[MATERIAL SHOWN Boundary: Start]

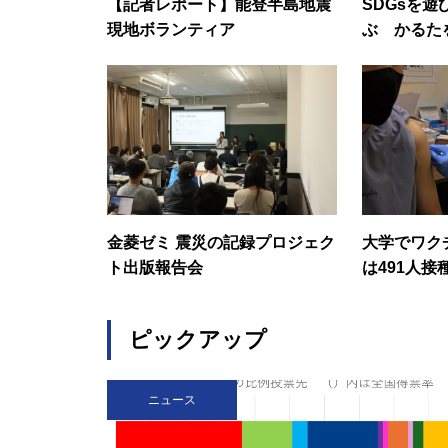
【記者レポート】能登半島地震
SDGsを
現地ボランティア
ぶ かるた
製作
金菱ゼミ 震災の記録プロジェク
大学でワク
ト出版報告会
は491人接
ピックアップ
ニュース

[MATERIAL SHOWN Boundary: End]

Give the data above again, exactly and completely. No pictures go in.

THE COMPLETED TASK>
【記者レポート】能登半島地震
SDGsを
現地ボランティア
ぶ かるた
製作
金菱ゼミ 震災の記録プロジェク
大学でワク
ト出版報告会
は491人接
ピックアップ
ニュース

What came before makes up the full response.